- _Work instruction_
Reproduce the material below verbatim, leaving out the pictures.

Collected data entries
━━━━━━━━━━━━━━━━━━━━
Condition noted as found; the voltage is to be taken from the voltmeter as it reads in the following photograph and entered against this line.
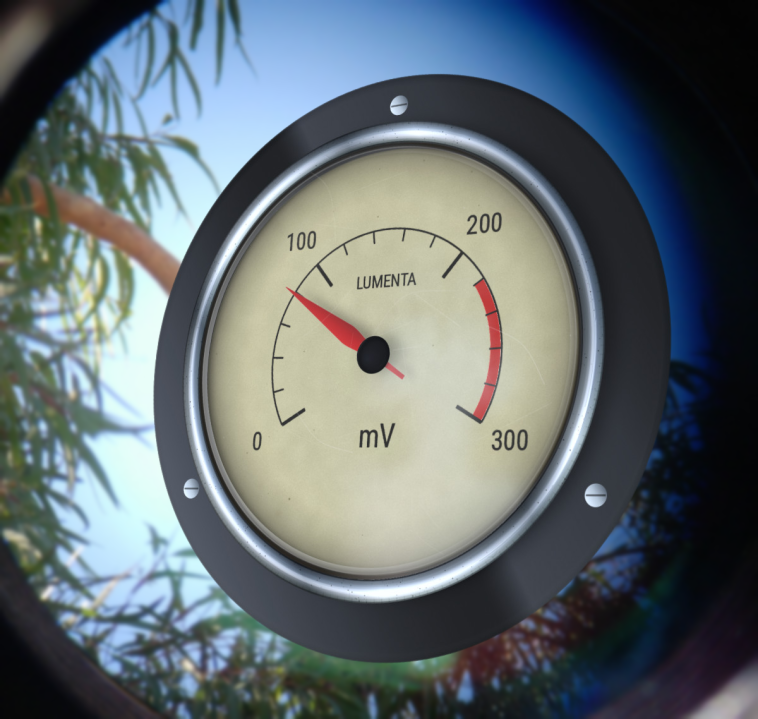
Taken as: 80 mV
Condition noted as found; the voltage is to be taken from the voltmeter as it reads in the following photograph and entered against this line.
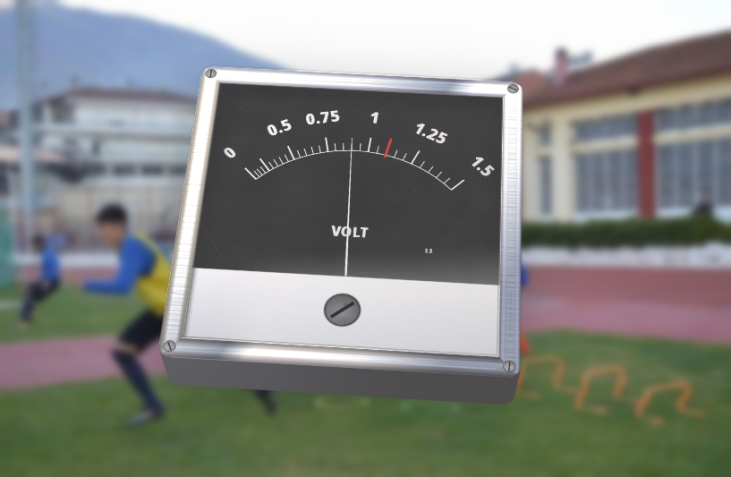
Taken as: 0.9 V
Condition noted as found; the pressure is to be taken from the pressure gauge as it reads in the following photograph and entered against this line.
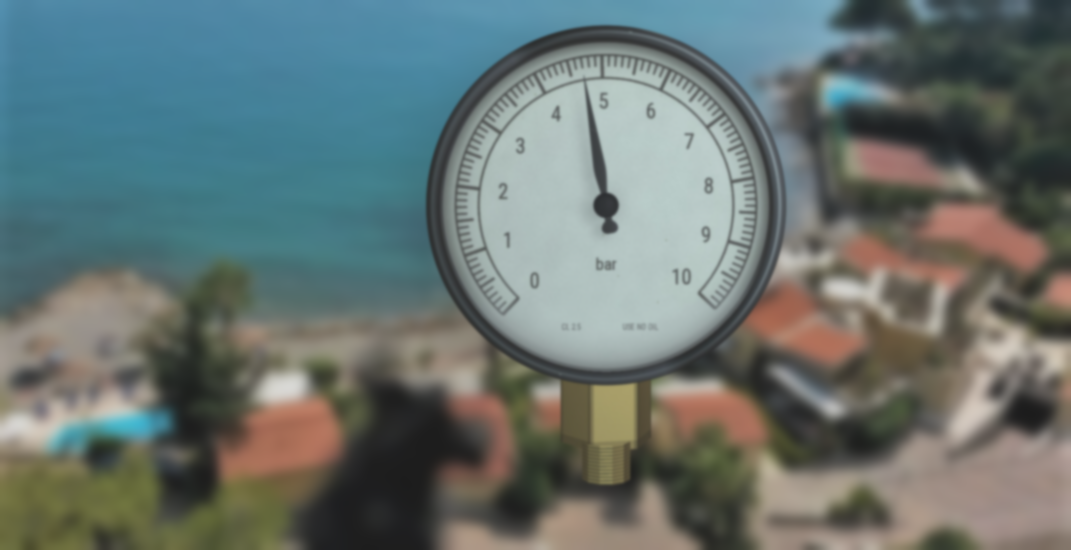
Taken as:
━━━━━━━━━━━━━━━━━━━━
- _Solution for this exercise_
Condition noted as found; the voltage is to be taken from the voltmeter as it reads in the following photograph and entered against this line.
Taken as: 80 mV
Condition noted as found; the voltage is to be taken from the voltmeter as it reads in the following photograph and entered against this line.
Taken as: 0.9 V
Condition noted as found; the pressure is to be taken from the pressure gauge as it reads in the following photograph and entered against this line.
Taken as:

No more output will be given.